Tasks
1) In the passage on Argentina's economic crisis, what reason does the text give for Duhalde's plan to restrict foreign-run power, water and telecom firms from raising their rates? Answer in one to three sentences.
2) Write the next paragraph of the passage on Argentina's economic crisis, starting right after its final sentence.

Eduardo Duhalde has recently become the country's fifth president in a staggering two weeks and is about to devalue the peso, ultimately cutting wages and savings capacity of millions of people, bankrupt many firms and increase the prices of basic goods.

Duhalde, in recent years, has been more and more critical of neo liberal policies. On January 1, as he assumed presidency, he asserted, "..for many years in Argentina they have made us believe that amid this new world order, there is only one possible economic model. This is complete falsehood". Placing the concerns of the people above economics he plans to restrict the capability of foreign firms operating a number of the country's power, water and telecom firms, to increase their rates. Predictably, this has infuriated numerous foreign firms working in Argentina. Additionally, he has plans to utilize public money to reduce unemployment and a dual exchange rate to safeguard local industry.

The impact of the crisis has been devastating on the people of Argentina. Anibal Veron, one of the victims of the crises, lost his job with his company owing him for nine months worth of work. With five children to feed this was ruinous. He decided to join the 'piqueros', a group of angry unemployed people who barricade roads. Anibal was killed by the military police during a blockade late last year whilst protesting against the injustice of the crisis.

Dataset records

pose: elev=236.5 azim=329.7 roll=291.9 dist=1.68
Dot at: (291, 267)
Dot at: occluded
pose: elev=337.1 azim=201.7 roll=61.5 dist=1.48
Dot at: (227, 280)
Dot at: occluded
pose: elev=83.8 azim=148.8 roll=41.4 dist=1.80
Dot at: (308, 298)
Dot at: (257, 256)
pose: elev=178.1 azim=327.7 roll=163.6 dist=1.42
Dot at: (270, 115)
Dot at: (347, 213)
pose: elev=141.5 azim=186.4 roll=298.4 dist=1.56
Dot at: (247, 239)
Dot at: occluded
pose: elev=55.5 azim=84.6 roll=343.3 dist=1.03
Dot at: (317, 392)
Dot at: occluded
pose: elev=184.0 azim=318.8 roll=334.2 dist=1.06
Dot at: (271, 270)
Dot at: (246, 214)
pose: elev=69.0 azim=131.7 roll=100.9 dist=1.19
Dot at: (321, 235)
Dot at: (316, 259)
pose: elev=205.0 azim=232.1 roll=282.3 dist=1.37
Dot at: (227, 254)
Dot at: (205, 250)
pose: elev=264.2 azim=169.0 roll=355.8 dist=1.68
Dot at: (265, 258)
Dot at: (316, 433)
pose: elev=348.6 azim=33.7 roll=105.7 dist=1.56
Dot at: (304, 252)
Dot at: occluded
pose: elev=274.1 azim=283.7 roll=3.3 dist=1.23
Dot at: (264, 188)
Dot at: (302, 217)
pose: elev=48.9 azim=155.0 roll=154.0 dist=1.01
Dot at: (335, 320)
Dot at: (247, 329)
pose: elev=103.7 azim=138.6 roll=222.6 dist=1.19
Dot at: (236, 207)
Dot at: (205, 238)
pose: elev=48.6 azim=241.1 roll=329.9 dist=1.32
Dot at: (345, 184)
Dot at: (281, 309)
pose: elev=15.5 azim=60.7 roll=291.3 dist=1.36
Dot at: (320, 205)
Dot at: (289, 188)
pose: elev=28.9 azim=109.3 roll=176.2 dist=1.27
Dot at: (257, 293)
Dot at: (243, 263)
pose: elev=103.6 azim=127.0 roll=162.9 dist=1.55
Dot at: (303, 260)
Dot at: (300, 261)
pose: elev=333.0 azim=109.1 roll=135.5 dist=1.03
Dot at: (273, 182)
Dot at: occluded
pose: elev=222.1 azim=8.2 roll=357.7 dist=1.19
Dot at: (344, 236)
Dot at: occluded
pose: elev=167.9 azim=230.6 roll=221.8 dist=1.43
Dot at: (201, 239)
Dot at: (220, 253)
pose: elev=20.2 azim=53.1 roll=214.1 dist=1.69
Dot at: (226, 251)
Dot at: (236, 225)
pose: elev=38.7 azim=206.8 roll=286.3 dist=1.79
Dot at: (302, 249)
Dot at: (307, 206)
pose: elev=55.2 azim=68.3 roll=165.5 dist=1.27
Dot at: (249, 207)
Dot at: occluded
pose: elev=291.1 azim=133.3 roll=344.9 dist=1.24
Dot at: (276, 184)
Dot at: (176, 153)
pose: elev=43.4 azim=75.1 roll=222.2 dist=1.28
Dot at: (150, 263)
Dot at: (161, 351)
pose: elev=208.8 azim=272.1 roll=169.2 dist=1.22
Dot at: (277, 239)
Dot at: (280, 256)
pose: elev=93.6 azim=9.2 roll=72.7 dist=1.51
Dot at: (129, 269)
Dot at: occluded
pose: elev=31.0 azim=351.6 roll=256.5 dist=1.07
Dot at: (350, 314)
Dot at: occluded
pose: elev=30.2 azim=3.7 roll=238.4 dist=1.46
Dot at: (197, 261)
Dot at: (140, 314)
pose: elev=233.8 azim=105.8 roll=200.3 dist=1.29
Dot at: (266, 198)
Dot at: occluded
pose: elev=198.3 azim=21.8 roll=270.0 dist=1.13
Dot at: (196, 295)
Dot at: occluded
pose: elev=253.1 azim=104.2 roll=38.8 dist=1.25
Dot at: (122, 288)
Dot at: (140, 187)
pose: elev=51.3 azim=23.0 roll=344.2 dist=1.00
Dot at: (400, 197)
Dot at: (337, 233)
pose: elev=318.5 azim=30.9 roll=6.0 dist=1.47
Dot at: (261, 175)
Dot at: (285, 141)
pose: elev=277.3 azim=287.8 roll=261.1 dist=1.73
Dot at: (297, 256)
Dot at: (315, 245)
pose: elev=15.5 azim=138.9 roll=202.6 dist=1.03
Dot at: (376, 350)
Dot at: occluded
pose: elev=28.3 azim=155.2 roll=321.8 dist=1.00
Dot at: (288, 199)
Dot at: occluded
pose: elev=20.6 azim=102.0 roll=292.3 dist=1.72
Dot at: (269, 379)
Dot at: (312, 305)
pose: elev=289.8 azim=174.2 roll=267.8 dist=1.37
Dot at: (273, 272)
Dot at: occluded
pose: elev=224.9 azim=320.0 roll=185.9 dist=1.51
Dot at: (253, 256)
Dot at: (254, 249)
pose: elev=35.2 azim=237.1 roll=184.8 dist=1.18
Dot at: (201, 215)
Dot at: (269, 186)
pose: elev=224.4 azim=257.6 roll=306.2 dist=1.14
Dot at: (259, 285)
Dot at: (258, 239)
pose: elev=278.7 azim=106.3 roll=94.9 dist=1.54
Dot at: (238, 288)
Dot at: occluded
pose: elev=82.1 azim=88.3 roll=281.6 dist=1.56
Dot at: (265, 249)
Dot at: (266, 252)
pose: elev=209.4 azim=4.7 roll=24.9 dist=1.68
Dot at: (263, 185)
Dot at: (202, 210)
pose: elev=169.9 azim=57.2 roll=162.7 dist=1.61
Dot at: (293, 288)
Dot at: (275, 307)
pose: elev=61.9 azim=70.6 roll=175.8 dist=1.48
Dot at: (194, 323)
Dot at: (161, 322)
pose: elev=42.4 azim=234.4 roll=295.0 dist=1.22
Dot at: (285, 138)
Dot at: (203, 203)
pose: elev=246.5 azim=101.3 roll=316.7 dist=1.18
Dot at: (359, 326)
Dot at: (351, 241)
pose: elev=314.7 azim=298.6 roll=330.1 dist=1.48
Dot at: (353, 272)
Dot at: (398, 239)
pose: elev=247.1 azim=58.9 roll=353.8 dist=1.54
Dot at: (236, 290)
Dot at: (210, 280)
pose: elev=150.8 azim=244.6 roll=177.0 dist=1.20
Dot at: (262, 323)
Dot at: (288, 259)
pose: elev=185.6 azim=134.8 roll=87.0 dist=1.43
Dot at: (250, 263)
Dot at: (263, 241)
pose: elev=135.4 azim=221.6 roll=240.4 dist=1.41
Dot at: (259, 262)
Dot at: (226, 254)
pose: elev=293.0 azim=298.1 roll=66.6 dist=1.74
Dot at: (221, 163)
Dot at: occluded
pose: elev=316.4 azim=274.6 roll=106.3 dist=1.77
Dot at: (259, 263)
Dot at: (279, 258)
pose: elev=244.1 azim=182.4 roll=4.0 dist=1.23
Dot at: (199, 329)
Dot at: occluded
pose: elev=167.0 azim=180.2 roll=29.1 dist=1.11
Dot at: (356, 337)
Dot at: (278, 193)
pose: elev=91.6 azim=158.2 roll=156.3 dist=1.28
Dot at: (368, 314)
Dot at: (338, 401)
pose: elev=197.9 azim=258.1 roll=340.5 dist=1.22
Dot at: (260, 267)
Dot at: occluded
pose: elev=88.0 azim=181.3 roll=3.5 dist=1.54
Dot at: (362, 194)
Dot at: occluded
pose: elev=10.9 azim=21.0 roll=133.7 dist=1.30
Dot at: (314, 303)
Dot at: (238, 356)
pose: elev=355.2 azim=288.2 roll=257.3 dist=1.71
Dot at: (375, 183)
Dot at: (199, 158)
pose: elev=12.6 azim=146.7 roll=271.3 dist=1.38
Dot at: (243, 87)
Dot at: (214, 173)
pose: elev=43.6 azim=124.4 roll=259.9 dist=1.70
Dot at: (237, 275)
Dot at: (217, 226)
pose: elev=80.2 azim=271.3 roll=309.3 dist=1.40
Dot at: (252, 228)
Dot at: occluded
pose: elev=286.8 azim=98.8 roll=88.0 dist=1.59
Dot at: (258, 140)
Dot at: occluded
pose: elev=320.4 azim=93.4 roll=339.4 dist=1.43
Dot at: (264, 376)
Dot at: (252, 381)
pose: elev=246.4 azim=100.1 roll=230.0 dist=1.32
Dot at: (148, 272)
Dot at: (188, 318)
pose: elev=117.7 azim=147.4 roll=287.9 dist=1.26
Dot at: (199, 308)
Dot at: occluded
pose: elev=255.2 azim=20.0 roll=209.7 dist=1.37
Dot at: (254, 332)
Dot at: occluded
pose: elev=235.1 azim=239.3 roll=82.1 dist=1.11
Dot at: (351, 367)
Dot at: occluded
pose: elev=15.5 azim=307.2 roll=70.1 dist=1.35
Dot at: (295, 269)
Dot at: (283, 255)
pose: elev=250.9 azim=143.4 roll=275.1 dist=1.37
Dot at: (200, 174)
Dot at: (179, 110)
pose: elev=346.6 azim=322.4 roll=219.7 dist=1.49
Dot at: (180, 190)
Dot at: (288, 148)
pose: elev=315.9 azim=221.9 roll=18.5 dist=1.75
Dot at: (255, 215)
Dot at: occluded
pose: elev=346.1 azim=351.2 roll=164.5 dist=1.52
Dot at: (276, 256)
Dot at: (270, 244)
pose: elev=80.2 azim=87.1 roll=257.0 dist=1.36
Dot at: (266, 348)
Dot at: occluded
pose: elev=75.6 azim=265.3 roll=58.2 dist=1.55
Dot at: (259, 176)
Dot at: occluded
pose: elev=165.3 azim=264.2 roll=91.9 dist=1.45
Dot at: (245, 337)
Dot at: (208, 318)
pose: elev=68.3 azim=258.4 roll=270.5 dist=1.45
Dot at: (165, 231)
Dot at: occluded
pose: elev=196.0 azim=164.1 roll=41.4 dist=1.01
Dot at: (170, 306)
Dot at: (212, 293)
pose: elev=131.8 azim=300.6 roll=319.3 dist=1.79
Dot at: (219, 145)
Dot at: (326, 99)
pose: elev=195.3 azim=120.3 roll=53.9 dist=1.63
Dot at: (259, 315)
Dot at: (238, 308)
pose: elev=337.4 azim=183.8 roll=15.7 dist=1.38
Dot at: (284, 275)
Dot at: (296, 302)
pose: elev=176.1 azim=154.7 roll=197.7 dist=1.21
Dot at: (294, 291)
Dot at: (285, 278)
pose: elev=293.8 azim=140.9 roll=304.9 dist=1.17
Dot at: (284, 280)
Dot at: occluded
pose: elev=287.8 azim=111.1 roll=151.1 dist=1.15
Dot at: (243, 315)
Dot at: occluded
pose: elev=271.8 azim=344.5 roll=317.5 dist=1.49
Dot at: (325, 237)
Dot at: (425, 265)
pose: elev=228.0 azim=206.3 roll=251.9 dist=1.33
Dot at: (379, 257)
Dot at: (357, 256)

Written responses
1) Duhalde is placing the concerns of the people above economics. Restricting the foreign firms' ability to raise their rates follows from that priority.

2)
Argentina has suffered from decades of political turmoil. During 1976, a military coup overthrew the government of Isabel Peron, widow of Juan Peron who controlled the political sphere from 1946. Subsequently the 'dirty war' was initiated where 30 000 suspected leftists were killed. In 1982 the Argentine military invaded the Falkland Islands. During 1983, the military government, whom at this stage were discredited by the loss of the war, fell and Raul Alfonsin became the new president. A mutiny was initiated in 1987 in Buenos Aires by disaffected military personnel known as the carapintadas or the 'painted faces'. By 1989, Alfonsin gave power to the president elect, Carlos Menem, subsequent to food riots and hyperinflation. During 1990, following another carapintada uprising, 13 people died. Menem was re-elected in 1995. President Fernando de la Rua was elected in 1999. During this same period, a financial catastrophe haunted the government. Vice President Carlos Alvarexzn resigned in 2000. During December 2001, when Argentina was faced with the most severe unrest in decades, President de la Rua resigned. Replacing him was Adolfo Rodriguez who resigned after being in office for only one week. Political turbulence in Argentina has been incessant for the best part of three decades.

The fundamental reason for the crisis is a recession which transpired as a result of years of pubic overspending and excessive borrowing. This has left the country on the brink of defaulting on its $132 billion public debt. A figure which amounts to one seventh of the total debt held by all developing countries combined. The government has been restricted in terms of its ability to reduce interest rates as a consequence of fixing the currency to the dollar at a one to one rate since the early 1990's. This became problematic as the greenback's continual rise in value ensured that exports became uncompetitive. Further, the public finances crisis was exacerbated by the reduction in tax revenues.

There is no doubt that the IMF is largely responsible for the outcomes of the Argentinean crisis. The past three decades which have been dominated by IMF economic policy reforms has seen foreign investors pillage the country. During the 1970s and 1980s subsidiary companies of multinational companies borrowed billions of dollars from banks in the west. These debts were then nationalized by the state. By 1984, the country's public debt had increased from $7.8 billion to an incredible $46 billion. During Menem's time in government, who in 1991 fixed the currency to the dollar, a strategy which assisted in reducing hyperinflation, set in motion the process of giving control of the government debt to foreign banks. As a result the nation's debt was augmented from $65 billion in 1991 to $160.2 billion in 2000.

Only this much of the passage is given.